=== Activity ===
Would you work out how many of the lines below hold "καρκίνων" and reply with nothing but the number?

(Extracted page text data)
---

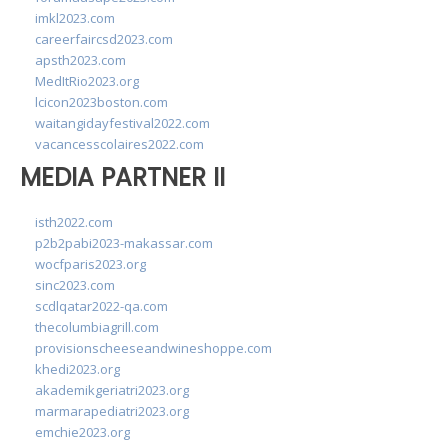
imkl2023.com
careerfaircsd2023.com
apsth2023.com
MedItRio2023.org
lcicon2023boston.com
waitangidayfestival2022.com
vacancesscolaires2022.com
MEDIA PARTNER II
isth2022.com
p2b2pabi2023-makassar.com
wocfparis2023.org
sinc2023.com
scdlqatar2022-qa.com
thecolumbiagrill.com
provisionscheeseandwineshoppe.com
khedi2023.org
akademikgeriatri2023.org
marmarapediatri2023.org
emchie2023.org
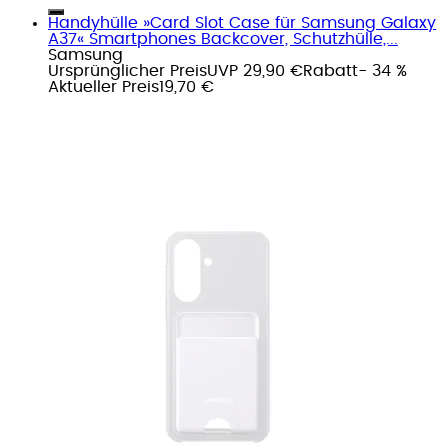
Handyhülle »Card Slot Case für Samsung Galaxy
A37« Smartphones Backcover, Schutzhülle,...
Samsung
Ursprünglicher Preis
UVP 29,90 €
Rabatt
- 34 %
Aktueller Preis
19,70 €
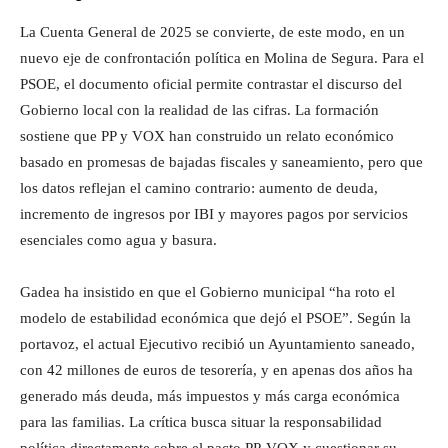
La Cuenta General de 2025 se convierte, de este modo, en un
nuevo eje de confrontación política en Molina de Segura. Para el
PSOE, el documento oficial permite contrastar el discurso del
Gobierno local con la realidad de las cifras. La formación
sostiene que PP y VOX han construido un relato económico
basado en promesas de bajadas fiscales y saneamiento, pero que
los datos reflejan el camino contrario: aumento de deuda,
incremento de ingresos por IBI y mayores pagos por servicios
esenciales como agua y basura.
Gadea ha insistido en que el Gobierno municipal “ha roto el
modelo de estabilidad económica que dejó el PSOE”. Según la
portavoz, el actual Ejecutivo recibió un Ayuntamiento saneado,
con 42 millones de euros de tesorería, y en apenas dos años ha
generado más deuda, más impuestos y más carga económica
para las familias. La crítica busca situar la responsabilidad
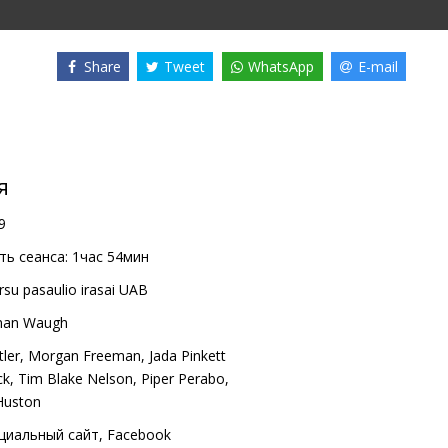
Share
Tweet
WhatsApp
E-mail
я
9
ь сеанса:
1час 54мин
rsu pasaulio irasai UAB
man Waugh
ler
,
Morgan Freeman
,
Jada Pinkett
ck
,
Tim Blake Nelson
,
Piper Perabo
,
Huston
циальный сайт
,
Facebook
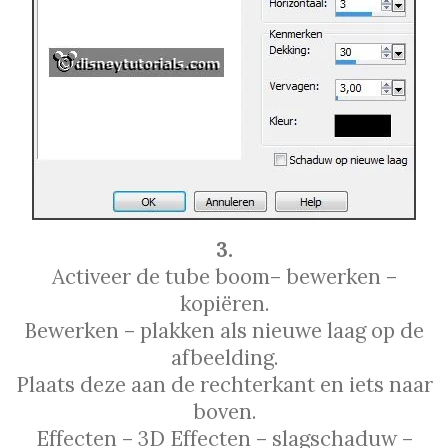
3.
Activeer de tube boom– bewerken –
kopiёren.
Bewerken – plakken als nieuwe laag op de
afbeelding.
Plaats deze aan de rechterkant en iets naar
boven.
Effecten – 3D Effecten – slagschaduw –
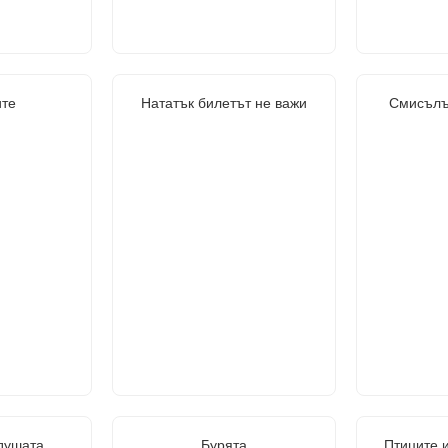
те
Нататък билетът не важи
Смисълъ
душата
Бурята
Птиците и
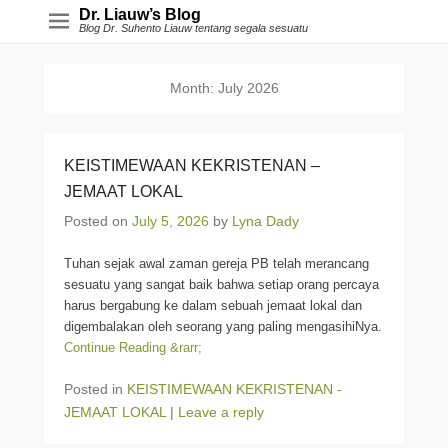
Dr. Liauw’s Blog
Blog Dr. Suhento Liauw tentang segala sesuatu
Month:
July 2026
KEISTIMEWAAN KEKRISTENAN –
JEMAAT LOKAL
Posted on
July 5, 2026
by
Lyna Dady
Tuhan sejak awal zaman gereja PB telah merancang
sesuatu yang sangat baik bahwa setiap orang percaya
harus bergabung ke dalam sebuah jemaat lokal dan
digembalakan oleh seorang yang paling mengasihiNya.
Continue Reading &rarr;
Posted in
KEISTIMEWAAN KEKRISTENAN -
JEMAAT LOKAL
|
Leave a reply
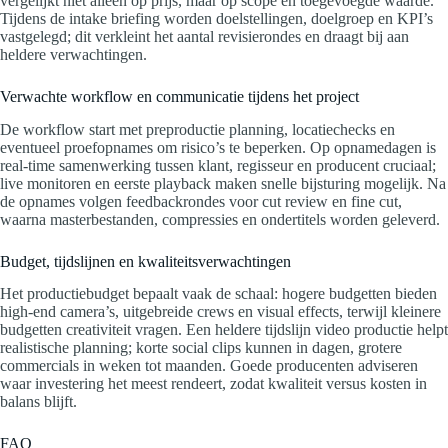
vergelijkt niet alleen op prijs, maar op scope en toegevoegde waarde.
Tijdens de intake briefing worden doelstellingen, doelgroep en KPI’s
vastgelegd; dit verkleint het aantal revisierondes en draagt bij aan
heldere verwachtingen.
Verwachte workflow en communicatie tijdens het project
De workflow start met preproductie planning, locatiechecks en
eventueel proefopnames om risico’s te beperken. Op opnamedagen is
real-time samenwerking tussen klant, regisseur en producent cruciaal;
live monitoren en eerste playback maken snelle bijsturing mogelijk. Na
de opnames volgen feedbackrondes voor cut review en fine cut,
waarna masterbestanden, compressies en ondertitels worden geleverd.
Budget, tijdslijnen en kwaliteitsverwachtingen
Het productiebudget bepaalt vaak de schaal: hogere budgetten bieden
high-end camera’s, uitgebreide crews en visual effects, terwijl kleinere
budgetten creativiteit vragen. Een heldere tijdslijn video productie helpt
realistische planning; korte social clips kunnen in dagen, grotere
commercials in weken tot maanden. Goede producenten adviseren
waar investering het meest rendeert, zodat kwaliteit versus kosten in
balans blijft.
FAQ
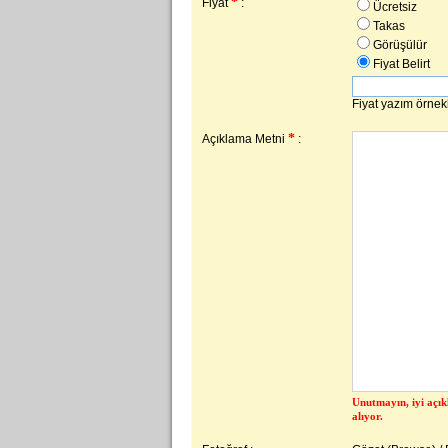
*
Fiyat
:
Ücretsiz
Takas
Görüşülür
Fiyat Belirt
Fiyat yazım örnek
*
Açıklama Metni
:
Unutmayın, iyi açık
alıyor.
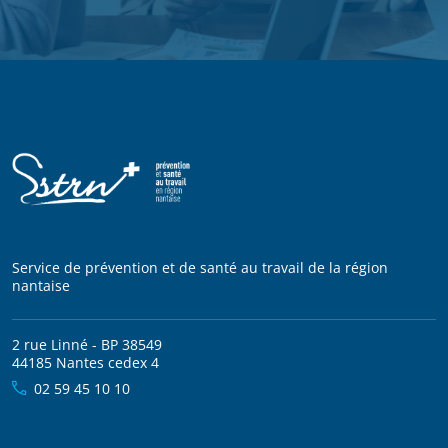
Service de prévention et de santé au travail de la région
nantaise
2 rue Linné - BP 38549
44185 Nantes cedex 4
02 59 45 10 10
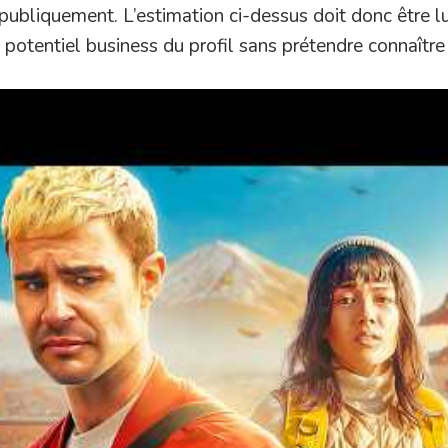
 publiquement. L’estimation ci-dessus doit donc être
 potentiel business du profil sans prétendre connaître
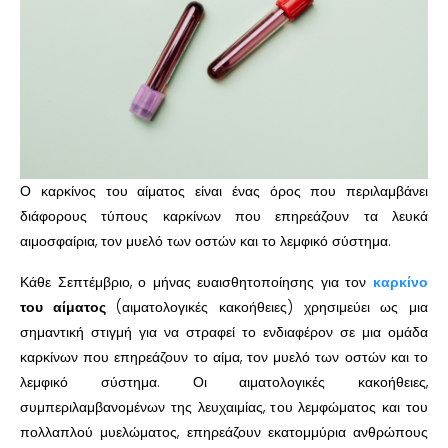
Ο καρκίνος του αίματος είναι ένας όρος που περιλαμβάνει
διάφορους τύπους καρκίνων που επηρεάζουν τα λευκά
αιμοσφαίρια, τον μυελό των οστών και το λεμφικό σύστημα.
Κάθε Σεπτέμβριο, ο μήνας ευαισθητοποίησης για τον
καρκίνο
του αίματος
(αιματολογικές κακοήθειες) χρησιμεύει ως μια
σημαντική στιγμή για να στραφεί το ενδιαφέρον σε μια ομάδα
καρκίνων που επηρεάζουν το αίμα, τον μυελό των οστών και το
λεμφικό σύστημα. Οι αιματολογικές κακοήθειες,
συμπεριλαμβανομένων της λευχαιμίας, του λεμφώματος και του
πολλαπλού μυελώματος, επηρεάζουν εκατομμύρια ανθρώπους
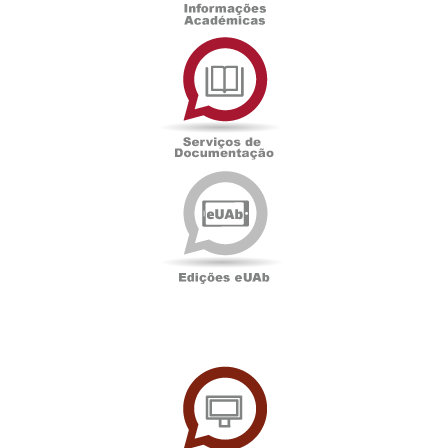
Serviços
de
Documentação
Edições
eUAb
UAbTV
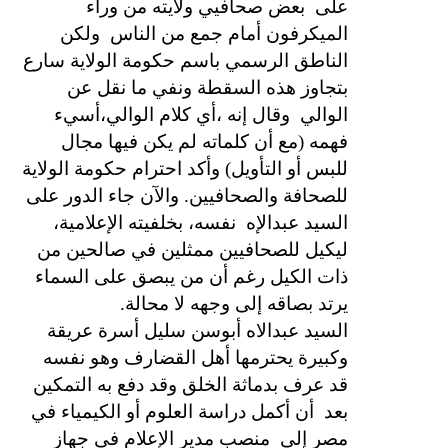
على
بعض صحافيي ولايته من وراء
الميكرفون أمام جمع من الناس
ولكن
الناطق الرسمي باسم حكومة الولاية سارع
بتجاوز هذه السقطة ونفي ما نقل عن
الوالي
وقال إنه ،أي كلام الوالي،أسيء
فهمه (مع أن كلماته لم يكن فيها مجال
للبس أو التأويل) وأكد احترام حكومة الولاية
للصحافة والصحافيين. والآن جاء الدور على
السيد عبدالإه
نفسه، بخلفيته الإعلامية،
ليكيل للصحافيين ممثلين في صالحين من
ذات الكيل رغم أن من يبصق على السماء
يرتد بصاقه إلى وجهه لا محالة.
السيد عبدالاه أبوسن سليل أسرة عريقة
وكبيرة يحترمها أهل القضارف وهو نفسه
قد عرف بدماثة الخلق وقد دفع به التمكين
بعد
أن أكمل دراسة العلوم أو الكيمياء في
مصر إلى
منصب مدير الإعلام في جهاز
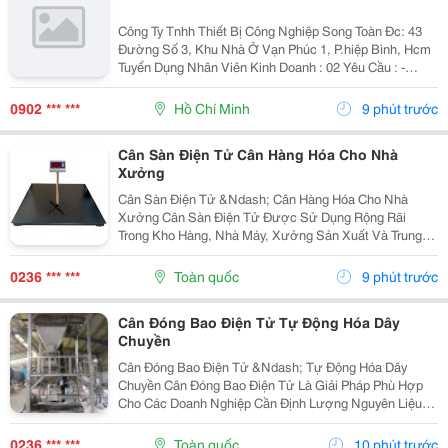
Công Ty Tnhh Thiết Bị Công Nghiệp Song Toàn Đc: 43
Đường Số 3, Khu Nhà Ở Vạn Phúc 1, P.hiệp Bình, Hcm
Tuyển Dụng Nhân Viên Kinh Doanh : 02 Yêu Cầu : -
Nam/Nữ Tuổi Từ 22 Trở Lên - Có Kinh Nghiệm Làm Sale
Trước Đó, Giao Tiếp Tốt. - Có Khả...
0902 *** ***
Hồ Chí Minh
9 phút trước
Cân Sàn Điện Tử Cân Hàng Hóa Cho Nhà
Xưởng
Cân Sàn Điện Tử &Ndash; Cân Hàng Hóa Cho Nhà
Xưởng Cân Sàn Điện Tử Được Sử Dụng Rộng Rãi
Trong Kho Hàng, Nhà Máy, Xưởng Sản Xuất Và Trung
Tâm Logistics Nhờ Khả Năng Cân Các Loại Hàng Hóa,
Pallet Và Xe Đẩy Thuận Tiện. Nam Lộc Cung Cấp Và
0236 *** ***
Toàn quốc
9 phút trước
Lắp Đặt...
Cân Đóng Bao Điện Tử Tự Động Hóa Dây
Chuyền
Cân Đóng Bao Điện Tử &Ndash; Tự Động Hóa Dây
Chuyền Cân Đóng Bao Điện Tử Là Giải Pháp Phù Hợp
Cho Các Doanh Nghiệp Cần Định Lượng Nguyên Liệu
Nhanh, Chính Xác Và Giảm Phụ Thuộc Vào Thao Tác
Thủ Công. Nam Lộc Chuyên Thiết Kế &Ndash; Chế Tạo
0236 *** ***
Toàn quốc
10 phút trước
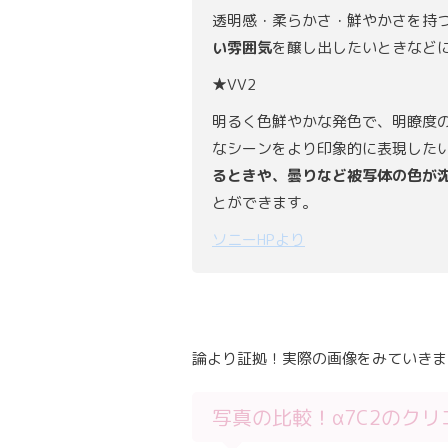
透明感・柔らかさ・鮮やかさを持
い雰囲気
を醸し出したいときなど
★VV2
明るく色鮮やかな発色で、明瞭度
なシーンをより印象的に表現した
るときや、曇りなど被写体の色が
とができます。
ソニーHPより
論より証拠！実際の画像をみていきまし
写真の比較！α7C2のク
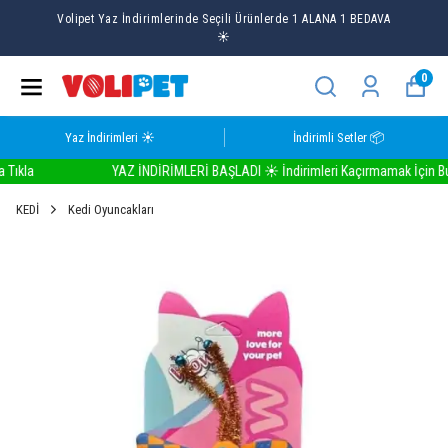
Volipet Yaz İndirimlerinde Seçili Ürünlerde 1 ALANA 1 BEDAVA
☀️
0
Yaz İndirimleri ☀️
İndirimli Setler 📦
la
YAZ İNDİRİMLERİ BAŞLADI ☀️ İndirimleri Kaçırmamak İçin Buraya
KEDİ
Kedi Oyuncakları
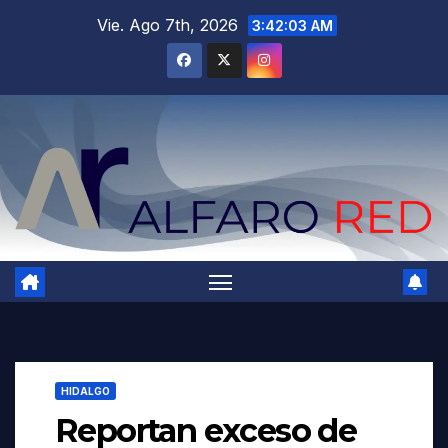
Saltar
Vie. Ago 7th, 2026
3:42:04 AM
al
contenido
HIDALGO
Reportan exceso de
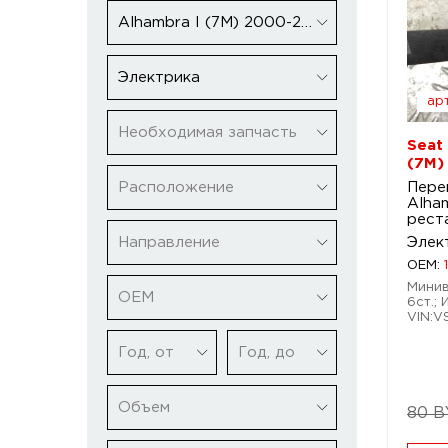
Alhambra I (7M) 2000-2010 рестайлинг
Электрика
арт
Необходимая запчасть
Seat
(7M)
Расположение
Пере
Alha
рест
Направление
Элек
OEM:
Минивэ
ОЕМ
6ст.; 
VIN:
Год, от
Год, до
Объем
80 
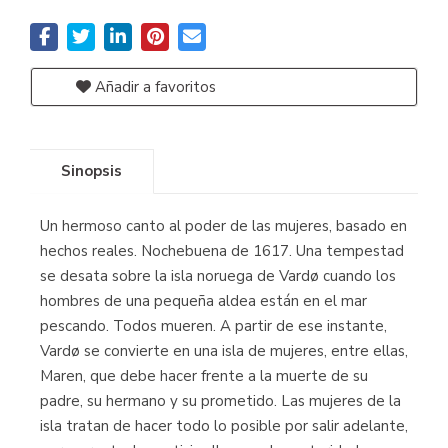
Añadir a favoritos
Sinopsis
Un hermoso canto al poder de las mujeres, basado en
hechos reales. Nochebuena de 1617. Una tempestad
se desata sobre la isla noruega de Vardø cuando los
hombres de una pequeña aldea están en el mar
pescando. Todos mueren. A partir de ese instante,
Vardø se convierte en una isla de mujeres, entre ellas,
Maren, que debe hacer frente a la muerte de su
padre, su hermano y su prometido. Las mujeres de la
isla tratan de hacer todo lo posible por salir adelante,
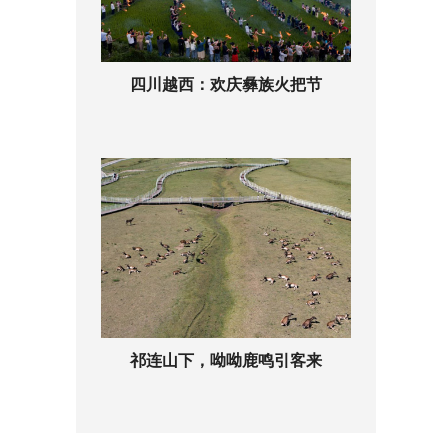
四川越西：欢庆彝族火把节
祁连山下，呦呦鹿鸣引客来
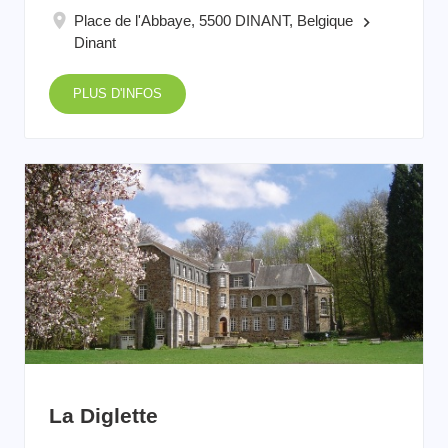
Place de l'Abbaye, 5500 DINANT, Belgique
keyboard_arrow_right
Dinant
PLUS D'INFOS
La Diglette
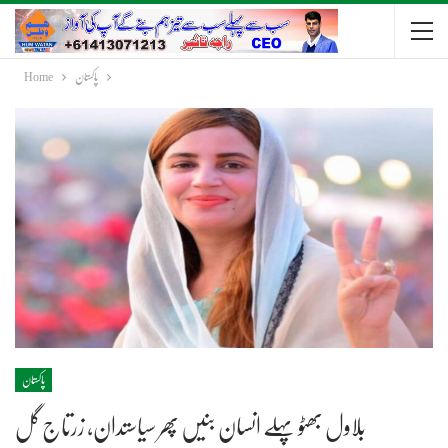
پاکستان
Home
پاکستان
بلاول بھٹو پہلے انسان بنیں پھر سیاستدان، زرتاج گل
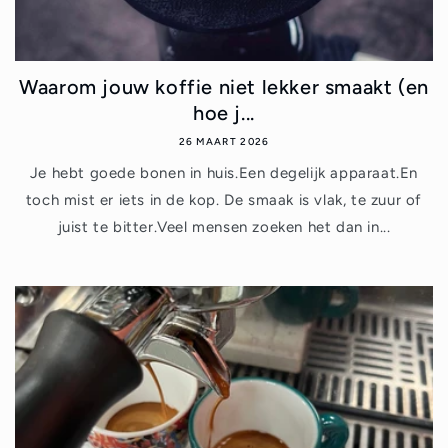
Waarom jouw koffie niet lekker smaakt (en
hoe j...
26 MAART 2026
Je hebt goede bonen in huis.Een degelijk apparaat.En
toch mist er iets in de kop. De smaak is vlak, te zuur of
juist te bitter.Veel mensen zoeken het dan in...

---

=== Solution to this problem ===
2